* **WHAT IS NEEDED**
One part of the entries below is wanted: the lines from the one containing "99 246 6.98" through the one containing "192 170 23.27". Write those out exactly and nothing else.

----- GIVEN ENTRIES -----

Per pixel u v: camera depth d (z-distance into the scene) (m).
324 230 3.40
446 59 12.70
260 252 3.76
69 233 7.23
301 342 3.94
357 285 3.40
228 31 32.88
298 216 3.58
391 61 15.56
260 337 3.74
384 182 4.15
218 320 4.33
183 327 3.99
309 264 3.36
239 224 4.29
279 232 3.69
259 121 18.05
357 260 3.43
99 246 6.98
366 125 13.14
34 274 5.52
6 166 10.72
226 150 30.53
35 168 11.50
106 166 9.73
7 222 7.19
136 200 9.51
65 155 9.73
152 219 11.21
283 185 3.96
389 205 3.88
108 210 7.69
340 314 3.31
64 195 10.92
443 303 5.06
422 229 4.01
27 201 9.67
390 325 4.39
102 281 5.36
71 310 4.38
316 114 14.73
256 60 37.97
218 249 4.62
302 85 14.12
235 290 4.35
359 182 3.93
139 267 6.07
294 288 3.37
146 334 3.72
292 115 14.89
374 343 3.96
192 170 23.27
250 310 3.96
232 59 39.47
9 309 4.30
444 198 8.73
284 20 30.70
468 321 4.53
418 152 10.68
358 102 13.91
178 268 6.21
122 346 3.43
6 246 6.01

-----

* **ANSWER TO THE PROBLEM**
99 246 6.98
366 125 13.14
34 274 5.52
6 166 10.72
226 150 30.53
35 168 11.50
106 166 9.73
7 222 7.19
136 200 9.51
65 155 9.73
152 219 11.21
283 185 3.96
389 205 3.88
108 210 7.69
340 314 3.31
64 195 10.92
443 303 5.06
422 229 4.01
27 201 9.67
390 325 4.39
102 281 5.36
71 310 4.38
316 114 14.73
256 60 37.97
218 249 4.62
302 85 14.12
235 290 4.35
359 182 3.93
139 267 6.07
294 288 3.37
146 334 3.72
292 115 14.89
374 343 3.96
192 170 23.27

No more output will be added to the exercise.